| What this task involves |
Could you set down, character for character, the lines from the one containing "Task: after every" through the one containing "0.001942, 0.997416, 0.412186]]", both of those included?

| Exercise input |

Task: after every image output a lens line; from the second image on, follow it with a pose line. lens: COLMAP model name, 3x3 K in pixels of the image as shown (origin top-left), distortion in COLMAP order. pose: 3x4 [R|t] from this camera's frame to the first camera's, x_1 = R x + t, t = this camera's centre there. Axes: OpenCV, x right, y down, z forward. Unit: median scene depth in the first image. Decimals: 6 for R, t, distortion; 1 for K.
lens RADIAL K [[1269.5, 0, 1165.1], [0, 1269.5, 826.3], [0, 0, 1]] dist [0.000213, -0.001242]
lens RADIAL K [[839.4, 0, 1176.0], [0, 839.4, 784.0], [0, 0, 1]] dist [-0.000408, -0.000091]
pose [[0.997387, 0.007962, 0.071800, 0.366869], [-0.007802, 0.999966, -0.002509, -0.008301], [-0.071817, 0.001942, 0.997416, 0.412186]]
==
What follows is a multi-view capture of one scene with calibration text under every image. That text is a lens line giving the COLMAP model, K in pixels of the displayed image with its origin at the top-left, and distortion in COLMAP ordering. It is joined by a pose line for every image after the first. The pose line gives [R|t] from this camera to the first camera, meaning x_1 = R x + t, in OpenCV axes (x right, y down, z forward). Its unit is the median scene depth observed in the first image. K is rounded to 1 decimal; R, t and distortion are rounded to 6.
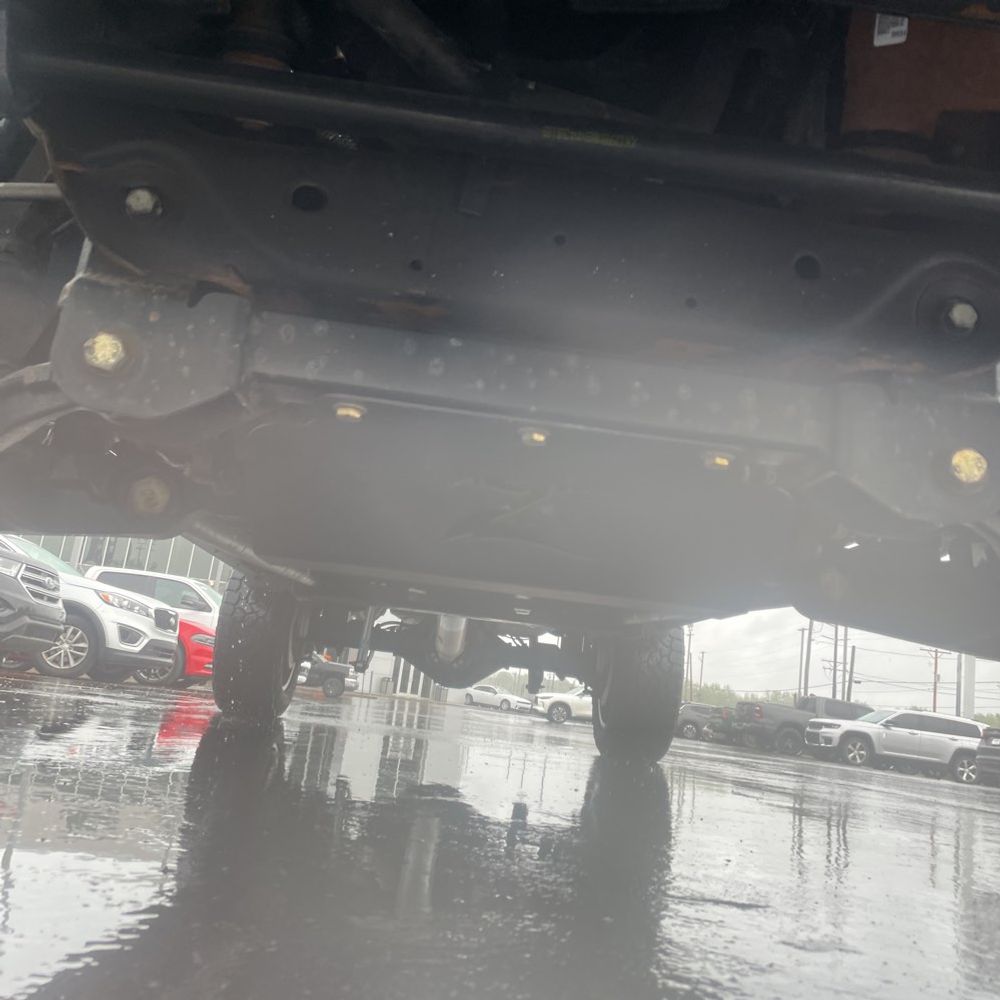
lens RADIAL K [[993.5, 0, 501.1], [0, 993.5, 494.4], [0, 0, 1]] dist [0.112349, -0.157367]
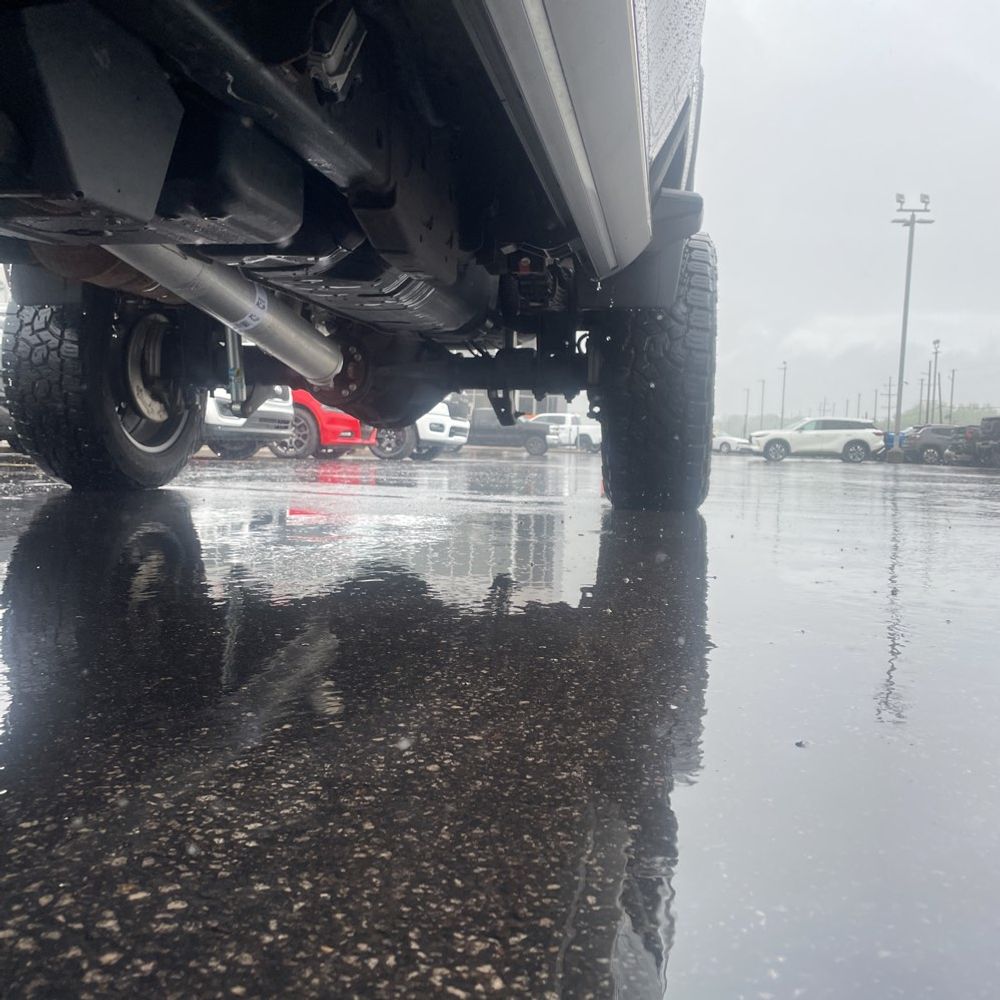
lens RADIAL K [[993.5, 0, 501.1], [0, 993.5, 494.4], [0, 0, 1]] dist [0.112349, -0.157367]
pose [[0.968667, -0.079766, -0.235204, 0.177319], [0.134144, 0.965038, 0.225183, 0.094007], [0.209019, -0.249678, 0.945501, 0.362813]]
* * *
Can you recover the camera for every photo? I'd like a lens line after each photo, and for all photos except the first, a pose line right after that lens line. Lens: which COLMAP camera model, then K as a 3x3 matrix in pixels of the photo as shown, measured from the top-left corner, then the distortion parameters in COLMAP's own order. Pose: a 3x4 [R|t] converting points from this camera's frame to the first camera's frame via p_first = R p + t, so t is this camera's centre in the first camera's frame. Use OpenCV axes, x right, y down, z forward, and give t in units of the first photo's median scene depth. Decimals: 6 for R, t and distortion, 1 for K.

| Answer for this exercise |
Task: after every image output a lens line; from the second image on, follow it with a pose line. lens: COLMAP model name, 3x3 K in pixels of the image as shown (origin top-left), distortion in COLMAP order. pose: 3x4 [R|t] from this camera's frame to the first camera's, x_1 = R x + t, t = this camera's centre there. Axes: OpenCV, x right, y down, z forward. Unit: median scene depth in the first image. Decimals: 6 for R, t, distortion; 1 for K.
lens RADIAL K [[1269.5, 0, 1165.1], [0, 1269.5, 826.3], [0, 0, 1]] dist [0.000213, -0.001242]
lens RADIAL K [[839.4, 0, 1176.0], [0, 839.4, 784.0], [0, 0, 1]] dist [-0.000408, -0.000091]
pose [[0.997387, 0.007962, 0.071800, 0.366869], [-0.007802, 0.999966, -0.002509, -0.008301], [-0.071817, 0.001942, 0.997416, 0.412186]]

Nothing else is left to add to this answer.